В том же литературном течении ближе всех к Успенскому стоит один современный критик, который имел и до сих пор имеет большое влияние на молодое русское поколение. Я разумею Н. К. Михайловского.
Едва ли не самый низменный и уродливый из человеческих пороков — неблагодарность. К сожалению, надо сознаться, что этот порок свойствен русским современным публицистам. Увы! мы имели еще недавно случай наблюдать классический образчик неблагодарности в отношении одного молодого и смелого рецензента (имени его я не буду называть) к Н. К. Михайловскому. Когда переступается известный предел полемической злобы, люди всех партий, всех направлений соединяются в чувстве нравственного возмущения. Видя, как молодой человек, случайный пришелец, подымает руку на человека, постаревшего в литературе, на деятеля безукоризненного, вся жизнь которого отмечена печатью высшего рыцарского благородства, все испытали это непреодолимое чувство нравственного возмущения. Нет, нехорошо, нехорошо это было и унизительно даже не для достоинства литературы, а просто для человеческой природы: ибо, повторяю, в одном лишь из всех наших пороков — в неблагодарности — есть какое-то противоестественное, несвойственное человеческой природе безобразие. Только то поколение, которое научится ценить доброе и прекрасное в своих предшественниках, прощать их недостатки и признавать их силу, имеет право надеяться на будущее. Живое взаимодействие, примирение прошлого и настоящего — вот величайшая основа всякой культуры.

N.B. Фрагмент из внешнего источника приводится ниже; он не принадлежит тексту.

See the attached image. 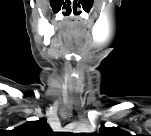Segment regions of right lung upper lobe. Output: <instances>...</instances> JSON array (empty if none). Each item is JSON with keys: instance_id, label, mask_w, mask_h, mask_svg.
I'll list each match as a JSON object with an SVG mask.
<instances>
[{"instance_id": "obj_1", "label": "right lung upper lobe", "mask_w": 151, "mask_h": 136, "mask_svg": "<svg viewBox=\"0 0 151 136\" xmlns=\"http://www.w3.org/2000/svg\"><path fill=\"white\" fill-rule=\"evenodd\" d=\"M50 126L47 124L45 118H40L37 121H28L18 127L13 131L18 135L27 136H45L49 133Z\"/></svg>"}]
</instances>
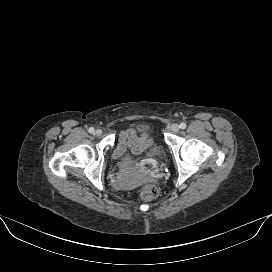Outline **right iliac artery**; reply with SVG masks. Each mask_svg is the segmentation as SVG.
<instances>
[{
	"label": "right iliac artery",
	"instance_id": "right-iliac-artery-1",
	"mask_svg": "<svg viewBox=\"0 0 272 272\" xmlns=\"http://www.w3.org/2000/svg\"><path fill=\"white\" fill-rule=\"evenodd\" d=\"M88 132H89V133H94V128H93V127H90V128L88 129Z\"/></svg>",
	"mask_w": 272,
	"mask_h": 272
}]
</instances>
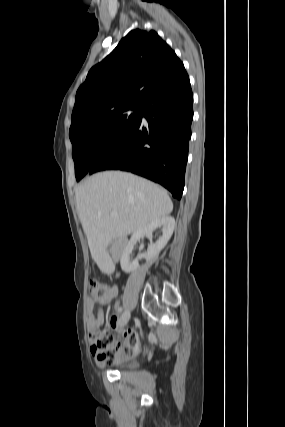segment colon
<instances>
[{
    "mask_svg": "<svg viewBox=\"0 0 285 427\" xmlns=\"http://www.w3.org/2000/svg\"><path fill=\"white\" fill-rule=\"evenodd\" d=\"M109 291V286L95 278L89 281V296L94 300H100V298ZM90 338L93 341L94 350L98 353V356L104 360H113L114 351L113 344L114 339L108 330L94 329L90 332ZM138 351V342L135 335H133L129 341V346L125 348V357L133 356Z\"/></svg>",
    "mask_w": 285,
    "mask_h": 427,
    "instance_id": "5ec220e1",
    "label": "colon"
}]
</instances>
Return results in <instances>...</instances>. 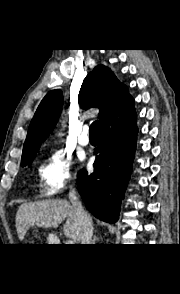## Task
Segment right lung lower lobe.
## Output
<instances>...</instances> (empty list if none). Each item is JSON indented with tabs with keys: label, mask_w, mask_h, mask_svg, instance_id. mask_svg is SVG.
<instances>
[{
	"label": "right lung lower lobe",
	"mask_w": 180,
	"mask_h": 294,
	"mask_svg": "<svg viewBox=\"0 0 180 294\" xmlns=\"http://www.w3.org/2000/svg\"><path fill=\"white\" fill-rule=\"evenodd\" d=\"M136 111L130 99L100 124L99 142L94 153V172L80 170L79 192L88 210L97 218L118 220L121 199L132 171L137 141Z\"/></svg>",
	"instance_id": "obj_1"
}]
</instances>
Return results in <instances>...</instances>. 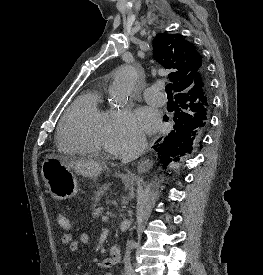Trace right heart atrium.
I'll list each match as a JSON object with an SVG mask.
<instances>
[{"label": "right heart atrium", "mask_w": 263, "mask_h": 275, "mask_svg": "<svg viewBox=\"0 0 263 275\" xmlns=\"http://www.w3.org/2000/svg\"><path fill=\"white\" fill-rule=\"evenodd\" d=\"M144 136L132 125V116L126 109L110 111L106 130L105 146L111 153H120L140 146Z\"/></svg>", "instance_id": "obj_1"}]
</instances>
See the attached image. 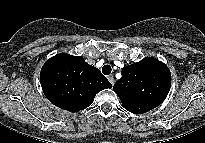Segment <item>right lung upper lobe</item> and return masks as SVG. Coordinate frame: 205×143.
<instances>
[{"mask_svg": "<svg viewBox=\"0 0 205 143\" xmlns=\"http://www.w3.org/2000/svg\"><path fill=\"white\" fill-rule=\"evenodd\" d=\"M45 96L55 106L78 112L92 104L96 94L112 84L81 56L60 53L45 62L40 73Z\"/></svg>", "mask_w": 205, "mask_h": 143, "instance_id": "1", "label": "right lung upper lobe"}]
</instances>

Много спорили о так называемом «субъективном методе» Михайловского. Доказывали его полную научную несостоятельность. Но, кроме способности точных знаний, кроме чисто философской абстрактной деятельности разума в человеке есть другая великая сила, создавшая все искусства, все религии, зажигающая искры вдохновения в ученых и философах — сила творческая. Метод субъективный есть метод творческий.
Многие считают Михайловского исключительно позитивистом. Правда, он позитивист, как и большинство русских критиков, в отношении к искусству и красоте. Он не хочет примириться с высшим сознательным и божественным идеализмом, который, как многие люди его поколения, считает реакционным возрождением отжившего и суеверного мистицизма. Но в своих молодых статьях о Дарвине, о Спенсере — он идеалист. Это — все тот же непотухающий огонь любви к народу, который можно проследить и у Гл. Успенского, и у Некрасова, и еще раньше у Белинского, Добролюбова, Писарева. Когда приверженцы эволюционной теории утверждали: человек — «палец от ноги» общественного организма, — когда мнимые дарвинисты проповедовали: поедайте друг друга, способствуйте благодатному закону естественного подбора — тогда и самый невежественный, самый жалкий из людей, носящих образ и подобие Божие, имел бы полное нравственное право восстать на царей разума, на богов точного знания и сказать им в лицо: «Да погибнет вся ваша наука, если она должна привести меня к такому злодейству!» Вот почему дилетант Михайловский говорил смело и гордо, говорил, как власть имеющий, как человеку прилично говорить даже с богами-олимпийцами современной науки! Он не мог и не должен был иначе говорить. Вся оригинальная сила его произведений — в их глубокой и пламенной субъективности.
Но если он не ученый, не поэт, в чем же, наконец, его значение? У Михайловского есть одна превосходная статья о Лермонтове. Критик отмечает в Лермонтове черту необычайной героической воли, несокрушимую гордость и силу, что-то царственное, «признак власти».
Я думаю, что и в безукоризненно-чистой и прекрасной литературной жизни таких людей, как сам Н. К. Михайловский, есть нечто героическое. Вот в чем сила таких людей, вот в чем тайна их обаяния. Это не поэты, не ученые, не философы. Литературой, словом они не могут выразить лучшего, что в них есть. Слово только тогда достигает полноты своего действия, когда оно само для себя награда и цель, для них же слово — только орудие для работы или меч для борьбы, а цель — сама жизнь, т. е. действие воли на волю других людей.
Явление редкое в конце XIX века — человек, абсолютно чуждый сомнений! Чтобы так безупречно верить в какую бы то ни было святыню, надо иметь силу.